Pushing on today, I made it to about the half-way mark: Bontoc.
Bontoc was one of the towns that I had made it a goal of mine to visit because of one particular fascination of mine: the ancient headhunters.
Warring tribes all throughout the mountain areas have feuded for hundreds of years over land, power and mating rights with the women. And I wasn’t aware of this before I went, but a missionary had set up a museum, the Bontoc Museum, years ago when he’d arrived to rape the local people of their then-current belief system. Funny – even ironic – I thought, that Christianity would aim to remove all traces of the local belief system which included beheading, worshiping ancestors and honoring gods of unknown western appreciation, and then turn around and build a memorial commemorating its amazing past.
I wasn’t able to get much information about the family lifestyles, but I definitely hit the major points in the museum. There was a Frenchman who wandered into this area in the 1970s when the culture was still in full swing and not yet inhibited by any western conservative movements. He captured the life that existed here on film and published a book of the best of those prints. [I have been unable to find this author’s name and would love it if someone would leave that information in a comment at the end of this blog]
In his book there are so many telling photos that show situations where men had just come back from a headhunting party where they had the headless loser of the battle tied up and hanging like a pig from a bamboo strewn between two carriers. They would bring their spoils back to the village, remove the face of the fallen prey, keeping it as a trophy, and tattoo a patterned series of lines on their chest marking their success amongst their battles.
How amazingly far flung, I thought, from our current accepted way of life these people are. Nestled in this little country at some far reach of the world, why, too, would their culture not be just as foreign?
Headhunting, as I found out, was not the work of mad people bent on control or power or because of some strange right of passage. As things went, there were no rules that might keep people from killing each other and taking their land, their animals, their women and on and on. So, instead of warring on a tribe-wide scale, the village leaders would simply send out two snipers and a small contingent of soldiers to find the opposing leaders – the few people in charge of waging the violence in the first place – and, simply put, come back with their heads; guaranteeing that these orders would not see their way to fruition and certainly sending a message to any who might follow in their footsteps.
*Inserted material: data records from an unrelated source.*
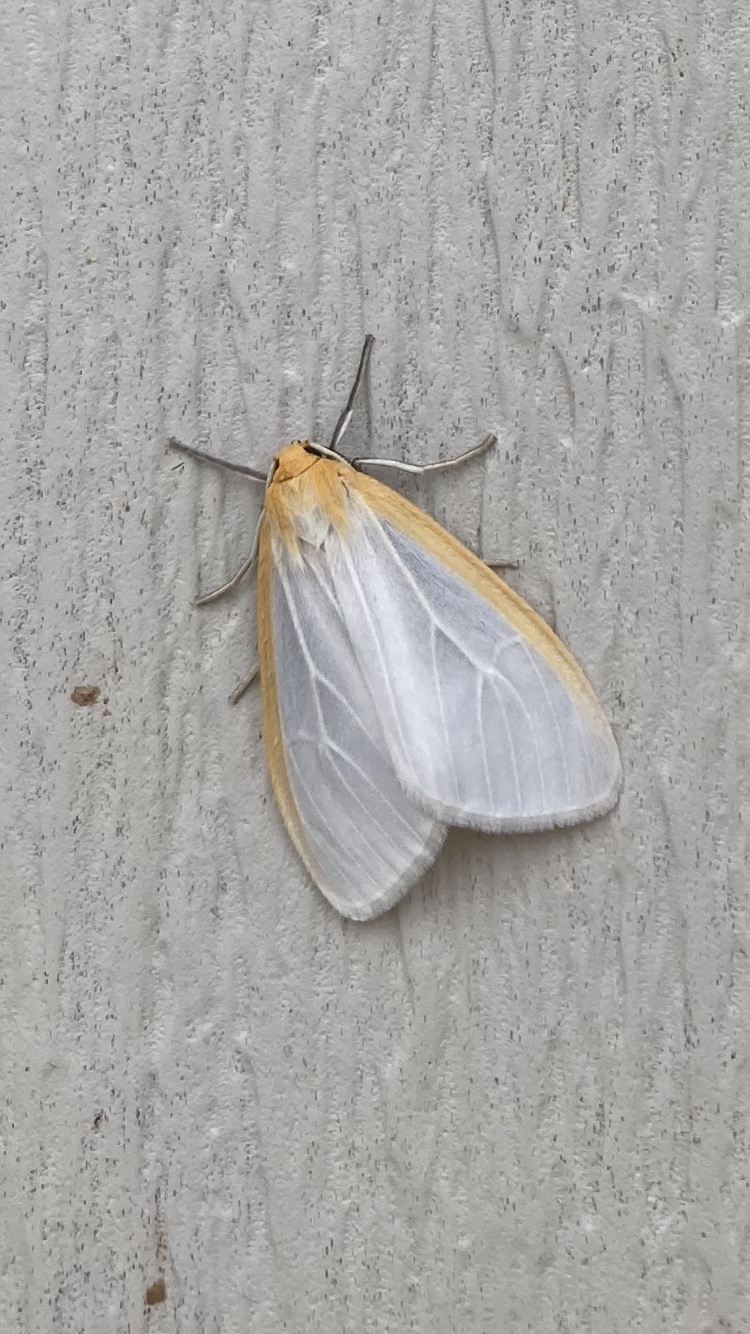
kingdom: Animalia
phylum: Arthropoda
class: Insecta
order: Lepidoptera
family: Erebidae
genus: Cycnia
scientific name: Cycnia tenera
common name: Delicate cycnia moth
The pictures that I saw in this museum showed men with six and seven rows of these tattoos indicating their take of the men who’d otherwise have their memory emblazoned across their chests. Men sat in the proverbial Asian squat, holding up their latest trophies from the massacre – the eyeless face of the man who’d not fought hard enough, or the man who’d been taken by surprise in his sleep, or the man who’d been turned in by his own people at the risk of losing their own heads in his stead.
The stories, too, were captivating. I stood reading every etched piece of wood, every banner and sign in the museum – all of them depicting the shortened history of a certain village or strain of people living their lives in their unique ways, wearing their unique cloth-work and providing the camera with their own lives in the villages they lived in.
I won’t soon forget the many interesting things that I found there. And I apologize that I don’t have any photos from the location. But the video below should do a good job at staving off the fiendish demand for the answers to the curiosity for secrets of the Ifugao headhunters.
Back on the road, I headed northward. More on that trip and the gallery from the mountains of Sagada in the next journal. Until then, enjoy Part Four of Travel Geek: Documentary Philippines!
[youtube http://www.youtube.com/watch?v=dbf1O6my9-c]
just passed your blog and can’t ignore your piece on PH esp with the rice terraces. I think the French photographer you are looking for is Eduardo Masferre. His wife, a Filipina stil living in Sagada, put up a restaurant and a museum there.
Wow! Thanks so much for taking the time to post that. I have been kicking myself for not remembering that photographer. You are awesome, my friend!